Marco’s pizza uses Roman-style dough that differs significantly from Neapolitan pizza in texture and handling; where Neapolitan dough must be handled carefully to create round shapes with thick crusts before being hand-molded by hand for baking, the Roman dough is wetter and easier to form into long rectangular trays for pizza al taglio, yielding thinner and crispier pizza slices than its Neapolitan cousin.

Marco suggests using high-quality tomato sauce, fresh basil leaves, and plenty of mozzarella cheese for optimal pizza making. He advises brushing the crust lightly with olive oil before topping with ingredients; overfilling will quickly lead to sogginess in your pizza!

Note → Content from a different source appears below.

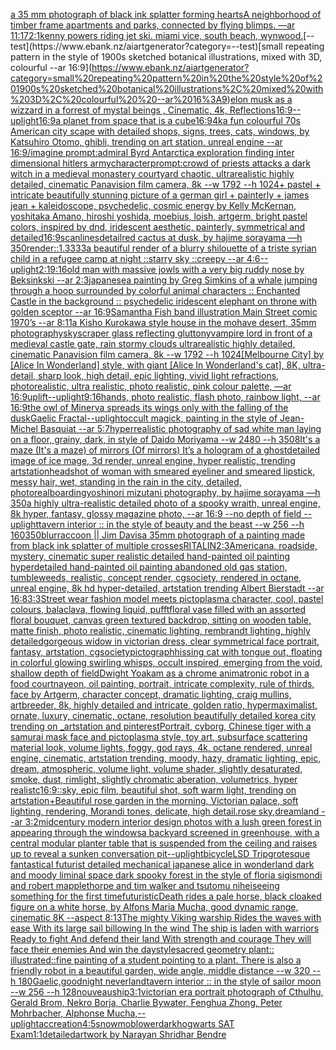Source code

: [a 35 mm photograph of black ink splatter forming hearts](https://www.ebank.nz/aiartgenerator?category=a%2035%20mm%20photograph%20of%20black%20ink%20splatter%20forming%20hearts)[A neighborhood of timber frame apartments and parks, connected by flying blimps. —ar 11:17](https://www.ebank.nz/aiartgenerator?category=A%20neighborhood%20of%20timber%20frame%20apartments%20and%20parks%2C%20connected%20by%20flying%20blimps.%20%E2%80%94ar%2011%3A17)[2:1](https://www.ebank.nz/aiartgenerator?category=2%3A1)[kenny powers riding jet ski. miami vice, south beach, wynwood.](https://www.ebank.nz/aiartgenerator?category=kenny%20powers%20riding%20jet%20ski.%20miami%20vice%2C%20south%20beach%2C%20wynwood.)[--test](https://www.ebank.nz/aiartgenerator?category=--test)[small repeating pattern in the style of 1900s sketched botanical illustrations, mixed with 3D, colourful  --ar 16:9](https://www.ebank.nz/aiartgenerator?category=small%20repeating%20pattern%20in%20the%20style%20of%201900s%20sketched%20botanical%20illustrations%2C%20mixed%20with%203D%2C%20colourful%20%20--ar%2016%3A9)[elon musk as a wizzard in a forrest of mystal beings , Cinematic, 4k, Reflections](https://www.ebank.nz/aiartgenerator?category=elon%20musk%20as%20a%20wizzard%20in%20a%20forrest%20of%20mystal%20beings%20%2C%20Cinematic%2C%204k%2C%20Reflections)[16:9](https://www.ebank.nz/aiartgenerator?category=16%3A9)[--uplight](https://www.ebank.nz/aiartgenerator?category=--uplight)[16:9](https://www.ebank.nz/aiartgenerator?category=16%3A9)[a planet from space that is a cube](https://www.ebank.nz/aiartgenerator?category=a%20planet%20from%20space%20that%20is%20a%20cube)[16:9](https://www.ebank.nz/aiartgenerator?category=16%3A9)[4k](https://www.ebank.nz/aiartgenerator?category=4k)[a fun colourful 70s American city scape with detailed shops, signs, trees, cats, windows, by Katsuhiro Otomo, ghibli, trending on art station, unreal engine --ar 16:9](https://www.ebank.nz/aiartgenerator?category=a%20fun%20colourful%2070s%20American%20city%20scape%20with%20detailed%20shops%2C%20signs%2C%20trees%2C%20cats%2C%20windows%2C%20by%20Katsuhiro%20Otomo%2C%20ghibli%2C%20trending%20on%20art%20station%2C%20unreal%20engine%20--ar%2016%3A9)[/imagine prompt:admiral Byrd Antarctica exploration finding inter dimensional hitlers army](https://www.ebank.nz/aiartgenerator?category=/imagine%20prompt%3Aadmiral%20Byrd%20Antarctica%20exploration%20finding%20inter%20dimensional%20hitlers%20army)[character](https://www.ebank.nz/aiartgenerator?category=character)[prompt:crowd of priests attacks a dark witch  in a medieval monastery courtyard chaotic, ultrarealistic highly detailed, cinematic Panavision film camera, 8k --w 1792 --h 1024](https://www.ebank.nz/aiartgenerator?category=prompt%3Acrowd%20of%20priests%20attacks%20a%20dark%20witch%20%20in%20a%20medieval%20monastery%20courtyard%20chaotic%2C%20ultrarealistic%20highly%20detailed%2C%20cinematic%20Panavision%20film%20camera%2C%208k%20--w%201792%20--h%201024)[+ pastel +  intricate beautifully stunning picture of a german girl + painterly + james jean + kaleidoscope, psychedelic, cosmic energy by Kelly McKernan, yoshitaka Amano, hiroshi yoshida, moebius, loish, artgerm, bright pastel colors, inspired by dnd, iridescent aesthetic, painterly, symmetrical and detailed](https://www.ebank.nz/aiartgenerator?category=%2B%20pastel%20%2B%20%20intricate%20beautifully%20stunning%20picture%20of%20a%20german%20girl%20%2B%20painterly%20%2B%20james%20jean%20%2B%20kaleidoscope%2C%20psychedelic%2C%20cosmic%20energy%20by%20Kelly%20McKernan%2C%20yoshitaka%20Amano%2C%20hiroshi%20yoshida%2C%20moebius%2C%20loish%2C%20artgerm%2C%20bright%20pastel%20colors%2C%20inspired%20by%20dnd%2C%20iridescent%20aesthetic%2C%20painterly%2C%20symmetrical%20and%20detailed)[16:9](https://www.ebank.nz/aiartgenerator?category=16%3A9)[scanlines](https://www.ebank.nz/aiartgenerator?category=scanlines)[detail](https://www.ebank.nz/aiartgenerator?category=detail)[red cactus at dusk, by hajime sorayama —h 350](https://www.ebank.nz/aiartgenerator?category=red%20cactus%20at%20dusk%2C%20by%20hajime%20sorayama%20%E2%80%94h%20350)[render::1.3333](https://www.ebank.nz/aiartgenerator?category=render%3A%3A1.3333)[a beautiful render of a blurry shilouette of a triste syrian child in a refugee camp at night ::starry sky ::creepy --ar 4:6](https://www.ebank.nz/aiartgenerator?category=a%20beautiful%20render%20of%20a%20blurry%20shilouette%20of%20a%20triste%20syrian%20child%20in%20a%20refugee%20camp%20at%20night%20%3A%3Astarry%20sky%20%3A%3Acreepy%20--ar%204%3A6)[--uplight](https://www.ebank.nz/aiartgenerator?category=--uplight)[2:1](https://www.ebank.nz/aiartgenerator?category=2%3A1)[9:16](https://www.ebank.nz/aiartgenerator?category=9%3A16)[old man with massive jowls with a very big ruddy nose by Beksinkski  --ar 2:3](https://www.ebank.nz/aiartgenerator?category=old%20man%20with%20massive%20jowls%20with%20a%20very%20big%20ruddy%20nose%20by%20Beksinkski%20%20--ar%202%3A3)[japanese](https://www.ebank.nz/aiartgenerator?category=japanese)[a painting by Greg Simkins of a whale jumping through a hoop surrounded by colorful animal characters :: Enchanted Castle in the background :: psychedelic iridescent elephant on throne with golden sceptor --ar 16:9](https://www.ebank.nz/aiartgenerator?category=a%20painting%20by%20Greg%20Simkins%20of%20a%20whale%20jumping%20through%20a%20hoop%20surrounded%20by%20colorful%20animal%20characters%20%3A%3A%20Enchanted%20Castle%20in%20the%20background%20%3A%3A%20psychedelic%20iridescent%20elephant%20on%20throne%20with%20golden%20sceptor%20--ar%2016%3A9)[Samantha Fish band illustration Main Street comic 1970’s --ar 8:11](https://www.ebank.nz/aiartgenerator?category=Samantha%20Fish%20band%20illustration%20Main%20Street%20comic%201970%E2%80%99s%20--ar%208%3A11)[a Kisho Kurokawa style house in the mohave desert, 35mm photography](https://www.ebank.nz/aiartgenerator?category=a%20Kisho%20Kurokawa%20style%20house%20in%20the%20mohave%20desert%2C%2035mm%20photography)[skyscraper glass reflecting gluttony](https://www.ebank.nz/aiartgenerator?category=skyscraper%20glass%20reflecting%20gluttony)[vampire lord in front of a medieval castle gate, rain stormy clouds ultrarealistic highly detailed, cinematic Panavision film camera, 8k --w 1792 --h 1024](https://www.ebank.nz/aiartgenerator?category=vampire%20lord%20in%20front%20of%20a%20medieval%20castle%20gate%2C%20rain%20stormy%20clouds%20ultrarealistic%20highly%20detailed%2C%20cinematic%20Panavision%20film%20camera%2C%208k%20--w%201792%20--h%201024)[[Melbourne City] by [Alice In Wonderland] style, with giant [Alice In Wonderland's cat], 8K, ultra-detail, sharp look, high detail, epic lighting, vivid light refractions, photorealistic, ultra realistic, photo realistic, pink colour palette, —ar 16:9](https://www.ebank.nz/aiartgenerator?category=%5BMelbourne%20City%5D%20by%20%5BAlice%20In%20Wonderland%5D%20style%2C%20with%20giant%20%5BAlice%20In%20Wonderland%27s%20cat%5D%2C%208K%2C%20ultra-detail%2C%20sharp%20look%2C%20high%20detail%2C%20epic%20lighting%2C%20vivid%20light%20refractions%2C%20photorealistic%2C%20ultra%20realistic%2C%20photo%20realistic%2C%20pink%20colour%20palette%2C%20%E2%80%94ar%2016%3A9)[uplift](https://www.ebank.nz/aiartgenerator?category=uplift)[--uplight](https://www.ebank.nz/aiartgenerator?category=--uplight)[9:16](https://www.ebank.nz/aiartgenerator?category=9%3A16)[hands, photo realistic, flash photo, rainbow light, --ar 16:9](https://www.ebank.nz/aiartgenerator?category=hands%2C%20photo%20realistic%2C%20flash%20photo%2C%20rainbow%20light%2C%20--ar%2016%3A9)[the owl of Minerva spreads its wings only with the falling of the dusk](https://www.ebank.nz/aiartgenerator?category=the%20owl%20of%20Minerva%20spreads%20its%20wings%20only%20with%20the%20falling%20of%20the%20dusk)[Gaelic Fractal](https://www.ebank.nz/aiartgenerator?category=Gaelic%20Fractal)[--uplight](https://www.ebank.nz/aiartgenerator?category=--uplight)[occult magick, painting in the style of Jean-Michel Basquiat --ar 5:7](https://www.ebank.nz/aiartgenerator?category=occult%20magick%2C%20painting%20in%20the%20style%20of%20Jean-Michel%20Basquiat%20--ar%205%3A7)[hyperrealistic photography of sad white man laying on a floor, grainy, dark, in style of Daido Moriyama --w 2480 --h 3508](https://www.ebank.nz/aiartgenerator?category=hyperrealistic%20photography%20of%20sad%20white%20man%20laying%20on%20a%20floor%2C%20grainy%2C%20dark%2C%20in%20style%20of%20Daido%20Moriyama%20--w%202480%20--h%203508)[It's a maze (It's a maze) of mirrors (Of mirrors) It’s a hologram of a ghost](https://www.ebank.nz/aiartgenerator?category=It%27s%20a%20maze%20%28It%27s%20a%20maze%29%20of%20mirrors%20%28Of%20mirrors%29%20It%E2%80%99s%20a%20hologram%20of%20a%20ghost)[detailed image of ice mage, 3d render, unreal engine, hyper realistic, trending artstation](https://www.ebank.nz/aiartgenerator?category=detailed%20image%20of%20ice%20mage%2C%203d%20render%2C%20unreal%20engine%2C%20hyper%20realistic%2C%20trending%20artstation)[headshot of woman with smeared eyeliner and smeared lipstick, messy hair, wet, standing in the rain in the city, detailed, photoreal](https://www.ebank.nz/aiartgenerator?category=headshot%20of%20woman%20with%20smeared%20eyeliner%20and%20smeared%20lipstick%2C%20messy%20hair%2C%20wet%2C%20standing%20in%20the%20rain%20in%20the%20city%2C%20detailed%2C%20photoreal)[boarding](https://www.ebank.nz/aiartgenerator?category=boarding)[yoshinori mizutani photography, by hajime sorayama —h 350](https://www.ebank.nz/aiartgenerator?category=yoshinori%20mizutani%20photography%2C%20by%20hajime%20sorayama%20%E2%80%94h%20350)[a highly ultra-realistic detailed photo of a spooky wraith, unreal engine, 8k hyper, fantasy, glossy magazine photo, --ar 16:9 --no depth of field --uplight](https://www.ebank.nz/aiartgenerator?category=a%20highly%20ultra-realistic%20detailed%20photo%20of%20a%20spooky%20wraith%2C%20unreal%20engine%2C%208k%20hyper%2C%20fantasy%2C%20glossy%20magazine%20photo%2C%20--ar%2016%3A9%20--no%20depth%20of%20field%20--uplight)[tavern interior :: in the style of beauty and the beast --w 256 --h 160](https://www.ebank.nz/aiartgenerator?category=tavern%20interior%20%3A%3A%20in%20the%20style%20of%20beauty%20and%20the%20beast%20--w%20256%20--h%20160)[350](https://www.ebank.nz/aiartgenerator?category=350)[blur](https://www.ebank.nz/aiartgenerator?category=blur)[raccoon || Jim Davis](https://www.ebank.nz/aiartgenerator?category=raccoon%20%7C%7C%20Jim%20Davis)[a 35mm photograph of a painting made from black ink splatter of multiple crosses](https://www.ebank.nz/aiartgenerator?category=a%2035mm%20photograph%20of%20a%20painting%20made%20from%20black%20ink%20splatter%20of%20multiple%20crosses)[RITALIN](https://www.ebank.nz/aiartgenerator?category=RITALIN)[2:3](https://www.ebank.nz/aiartgenerator?category=2%3A3)[Americana, roadside, mystery, cinematic super realistic detailed hand-painted oil painting  hyperdetailed hand-painted oil painting  abandoned old gas station, tumbleweeds,  realistic,  concept render, cgsociety, rendered in octane, unreal engine, 8k hd hyper-detailed, artstation trending Albert Bierstadt --ar 16:8](https://www.ebank.nz/aiartgenerator?category=Americana%2C%20roadside%2C%20mystery%2C%20cinematic%20super%20realistic%20detailed%20hand-painted%20oil%20painting%20%20hyperdetailed%20hand-painted%20oil%20painting%20%20abandoned%20old%20gas%20station%2C%20tumbleweeds%2C%20%20realistic%2C%20%20concept%20render%2C%20cgsociety%2C%20rendered%20in%20octane%2C%20unreal%20engine%2C%208k%20hd%20hyper-detailed%2C%20artstation%20trending%20Albert%20Bierstadt%20--ar%2016%3A8)[3:3](https://www.ebank.nz/aiartgenerator?category=3%3A3)[Street wear fashion model meets pictoplasma character, cool, pastel colours, balaclava, flowing liquid, pufft](https://www.ebank.nz/aiartgenerator?category=Street%20wear%20fashion%20model%20meets%20pictoplasma%20character%2C%20cool%2C%20pastel%20colours%2C%20balaclava%2C%20flowing%20liquid%2C%20pufft)[floral vase filled with an assorted floral bouquet, canvas green textured backdrop, sitting on wooden table, matte finish, photo realistic, cinematic lighting, rembrandt lighting, highly detailed](https://www.ebank.nz/aiartgenerator?category=floral%20vase%20filled%20with%20an%20assorted%20floral%20bouquet%2C%20canvas%20green%20textured%20backdrop%2C%20sitting%20on%20wooden%20table%2C%20matte%20finish%2C%20photo%20realistic%2C%20cinematic%20lighting%2C%20rembrandt%20lighting%2C%20highly%20detailed)[gorgeous widow in victorian dress, clear symmetrical face portrait, fantasy, artstation, cgsociety](https://www.ebank.nz/aiartgenerator?category=gorgeous%20widow%20in%20victorian%20dress%2C%20clear%20symmetrical%20face%20portrait%2C%20fantasy%2C%20artstation%2C%20cgsociety)[pictograph](https://www.ebank.nz/aiartgenerator?category=pictograph)[](https://www.ebank.nz/aiartgenerator?category=)[hissing cat with tongue out, floating in colorful glowing swirling whisps, occult inspired, emerging from the void, shallow depth of field](https://www.ebank.nz/aiartgenerator?category=hissing%20cat%20with%20tongue%20out%2C%20floating%20in%20colorful%20glowing%20swirling%20whisps%2C%20occult%20inspired%2C%20emerging%20from%20the%20void%2C%20shallow%20depth%20of%20field)[Dwight Yoakam as a chrome animatronic robot in a food court](https://www.ebank.nz/aiartgenerator?category=Dwight%20Yoakam%20as%20a%20chrome%20animatronic%20robot%20in%20a%20food%20court)[nayeon, oil painting, portrait, intricate complexity, rule of thirds, face by Artgerm, character concept, dramatic lighting, craig mullins, artbreeder, 8k, highly detailed and intricate, golden ratio, hypermaximalist, ornate, luxury, cinematic, octane, resolution beautifully detailed korea city trending on _artstation and pinterest](https://www.ebank.nz/aiartgenerator?category=nayeon%2C%20oil%20painting%2C%20portrait%2C%20intricate%20complexity%2C%20rule%20of%20thirds%2C%20face%20by%20Artgerm%2C%20character%20concept%2C%20dramatic%20lighting%2C%20craig%20mullins%2C%20artbreeder%2C%208k%2C%20highly%20detailed%20and%20intricate%2C%20golden%20ratio%2C%20hypermaximalist%2C%20ornate%2C%20luxury%2C%20cinematic%2C%20octane%2C%20resolution%20beautifully%20detailed%20korea%20city%20trending%20on%20_artstation%20and%20pinterest)[Portrait, cyborg, Chinese tiger with a samurai mask face and pictoplasma style, toy art, subsurface scattering material look, volume lights, foggy, god rays, 4k, octane rendered, unreal engine, cinematic, artstation trending, moody, hazy, dramatic lighting, epic, dream, atmospheric, volume light, volume shader, slightly desaturated, smoke, dust, rimlight, slightly chromatic aberation, volumetrics, hyper realistc](https://www.ebank.nz/aiartgenerator?category=Portrait%2C%20cyborg%2C%20Chinese%20tiger%20with%20a%20samurai%20mask%20face%20and%20pictoplasma%20style%2C%20toy%20art%2C%20subsurface%20scattering%20material%20look%2C%20volume%20lights%2C%20foggy%2C%20god%20rays%2C%204k%2C%20octane%20rendered%2C%20unreal%20engine%2C%20cinematic%2C%20artstation%20trending%2C%20moody%2C%20hazy%2C%20dramatic%20lighting%2C%20epic%2C%20dream%2C%20atmospheric%2C%20volume%20light%2C%20volume%20shader%2C%20slightly%20desaturated%2C%20smoke%2C%20dust%2C%20rimlight%2C%20slightly%20chromatic%20aberation%2C%20volumetrics%2C%20hyper%20realistc)[16:9](https://www.ebank.nz/aiartgenerator?category=16%3A9)[::sky, epic film, beautiful shot, soft warm light, trending on artstation+Beautiful rose garden in the morning, Victorian palace, soft lighting, rendering, Morandi tones, delicate, high detail.rose sky,dreamland --ar 3:2](https://www.ebank.nz/aiartgenerator?category=%3A%3Asky%2C%20epic%20film%2C%20beautiful%20shot%2C%20soft%20warm%20light%2C%20trending%20on%20artstation%2BBeautiful%20rose%20garden%20in%20the%20morning%2C%20Victorian%20palace%2C%20soft%20lighting%2C%20rendering%2C%20Morandi%20tones%2C%20delicate%2C%20high%20detail.rose%20sky%2Cdreamland%20--ar%203%3A2)[midcentury modern interior design photos with a lush green forest in appearing through the windows](https://www.ebank.nz/aiartgenerator?category=midcentury%20modern%20interior%20design%20photos%20with%20a%20lush%20green%20forest%20in%20appearing%20through%20the%20windows)[a backyard screened in greenhouse, with a central modular planter table that is suspended from the ceiling and raises up to reveal a sunken conversation pit](https://www.ebank.nz/aiartgenerator?category=a%20backyard%20screened%20in%20greenhouse%2C%20with%20a%20central%20modular%20planter%20table%20that%20is%20suspended%20from%20the%20ceiling%20and%20raises%20up%20to%20reveal%20a%20sunken%20conversation%20pit)[--uplight](https://www.ebank.nz/aiartgenerator?category=--uplight)[bicycle](https://www.ebank.nz/aiartgenerator?category=bicycle)[LSD Trip](https://www.ebank.nz/aiartgenerator?category=LSD%20Trip)[grotesque fantastical futurist detailed mechanical japanese alice in wonderland dark and moody liminal space dark spooky forest in the style of floria sigismondi and robert mapplethorpe and tim walker and tsutomu nihei](https://www.ebank.nz/aiartgenerator?category=grotesque%20fantastical%20futurist%20detailed%20mechanical%20japanese%20alice%20in%20wonderland%20dark%20and%20moody%20liminal%20space%20dark%20spooky%20forest%20in%20the%20style%20of%20floria%20sigismondi%20and%20robert%20mapplethorpe%20and%20tim%20walker%20and%20tsutomu%20nihei)[seeing something for the first time](https://www.ebank.nz/aiartgenerator?category=seeing%20something%20for%20the%20first%20time)[futuristic](https://www.ebank.nz/aiartgenerator?category=futuristic)[Death rides a pale horse, black cloaked figure on a white horse, by Alfons Maria Mucha, good dynamic range, cinematic 8K --aspect 8:13](https://www.ebank.nz/aiartgenerator?category=Death%20rides%20a%20pale%20horse%2C%20black%20cloaked%20figure%20on%20a%20white%20horse%2C%20by%20Alfons%20Maria%20Mucha%2C%20good%20dynamic%20range%2C%20cinematic%208K%20--aspect%208%3A13)[The mighty Viking warship Rides the waves with ease With its large sail billowing In the wind The ship is laden with warriors Ready to fight And defend their land With strength and courage They will face their enemies And win the day](https://www.ebank.nz/aiartgenerator?category=The%20mighty%20Viking%20warship%20Rides%20the%20waves%20with%20ease%20With%20its%20large%20sail%20billowing%20In%20the%20wind%20The%20ship%20is%20laden%20with%20warriors%20Ready%20to%20fight%20And%20defend%20their%20land%20With%20strength%20and%20courage%20They%20will%20face%20their%20enemies%20And%20win%20the%20day)[style](https://www.ebank.nz/aiartgenerator?category=style)[sacred geometry plant:: illustrated::](https://www.ebank.nz/aiartgenerator?category=sacred%20geometry%20plant%3A%3A%20illustrated%3A%3A)[fine painting of a student pointing to a plant. There is also a friendly robot in a beautiful garden, wide angle, middle distance --w 320 --h 180](https://www.ebank.nz/aiartgenerator?category=fine%20painting%20of%20a%20student%20pointing%20to%20a%20plant.%20There%20is%20also%20a%20friendly%20robot%20in%20a%20beautiful%20garden%2C%20wide%20angle%2C%20middle%20distance%20--w%20320%20--h%20180)[Gaelic,](https://www.ebank.nz/aiartgenerator?category=Gaelic%2C)[goodnight neverland](https://www.ebank.nz/aiartgenerator?category=goodnight%20neverland)[](https://www.ebank.nz/aiartgenerator?category=)[tavern interior :: in the style of sailor moon --w 256 --h 128](https://www.ebank.nz/aiartgenerator?category=tavern%20interior%20%3A%3A%20in%20the%20style%20of%20sailor%20moon%20--w%20256%20--h%20128)[nouveau](https://www.ebank.nz/aiartgenerator?category=nouveau)[ship](https://www.ebank.nz/aiartgenerator?category=ship)[3:1](https://www.ebank.nz/aiartgenerator?category=3%3A1)[victorian era portrait photograph of Cthulhu, Gerald Brom, Nekro Borja, Charlie Bywater, Fenghua Zhong, Peter Mohrbacher, Alphonse Mucha,](https://www.ebank.nz/aiartgenerator?category=victorian%20era%20portrait%20photograph%20of%20Cthulhu%2C%20Gerald%20Brom%2C%20Nekro%20Borja%2C%20Charlie%20Bywater%2C%20Fenghua%20Zhong%2C%20Peter%20Mohrbacher%2C%20Alphonse%20Mucha%2C)[--uplight](https://www.ebank.nz/aiartgenerator?category=--uplight)[accreation](https://www.ebank.nz/aiartgenerator?category=accreation)[4:5](https://www.ebank.nz/aiartgenerator?category=4%3A5)[snowmoblower](https://www.ebank.nz/aiartgenerator?category=snowmoblower)[dark](https://www.ebank.nz/aiartgenerator?category=dark)[hogwarts SAT Exam](https://www.ebank.nz/aiartgenerator?category=hogwarts%20SAT%20Exam)[1:1](https://www.ebank.nz/aiartgenerator?category=1%3A1)[detailed](https://www.ebank.nz/aiartgenerator?category=detailed)[artwork by Narayan Shridhar Bendre](https://www.ebank.nz/aiartgenerator?category=artwork%20by%20Narayan%20Shridhar%20Bendre)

Tomatoes and basil are popular pizza toppings, though people sometimes add other ingredients. One of the most renowned pizzas is known as Margherita after the first queen of united Italy who held power from 1889 – its toppings, tomatoes, basil, and mozzarella represent the colors of Italy’s flag.

Asians also tend to add traditional flavors and ingredients to their pizzas, such as Indian-influenced paratha flatbread pizzas that tend to be spicy and feature more vegetables.

Romanza pizza dough is not stretched too thinly during rolling, thus keeping more air within and making for an airier and lighter texture during baking. This results in an enjoyable yet crunchy taste experience!


As with any pizza, the sauce of a Romanza pizza is key. Romanza sauce consists of a thick tomato-based paste with less water content than pasta sauce or marinara; giving it a slightly thinner consistency than either option. Marinara is commonly known as pizza sauce due to its extensive usage on pizza; however, it can also be added to dishes such as pasta and sandwiches or served as a dip.

A Bianca pizza typically begins with a thin layer of semi-smooth sauce, followed by meats and cheeses. After being combined in the oven, its flavors develop further while coming together as one cohesive entity.

Not to be outdone by Neapolitan pizza, which is protected under the European Union’s Traditional Speciality Guaranteed scheme and recognized as an intangible cultural heritage by UNESCO, Roman-style pizza does not receive official recognition from authorities; however many establishments that serve it by the slice make outstanding Roman-style pies using long fermentation processes and high hydration dough; these restaurants typically also provide several variations including Roman Bianca pizza.


Romanza pizza requires careful consideration in terms of dough preparation, ingredient selection, and baking technique to achieve its characteristic airy base and distinct crunch. For optimal results it should be made a day in advance and allowed to rise under cover until doubles in size; this step ensures its signature texture of light chewiness and delightful airiness.

After shaping the dough into squares or rectangles, Pizza al taglio (pizza by the slice) should be prepared by topping each slice with tomato sauce, mozzarella cheese, and anchovies before placing it on an oiled baking sheet and baked for approximately 10 minutes on 250degC/500degF top/bottom heat on the lowest oven rack.

Some modern pizzerias are offering romanza pizza as an alternative to more common artisanal Neapolitan varieties, boasting long fermentation times, high hydration levels and using wheat, soy and rice flours in combination to produce a lighter and crunchier pie. Their success in meeting their claim will depend on whether they adhere strictly to traditional methods while not altering too greatly the recipe.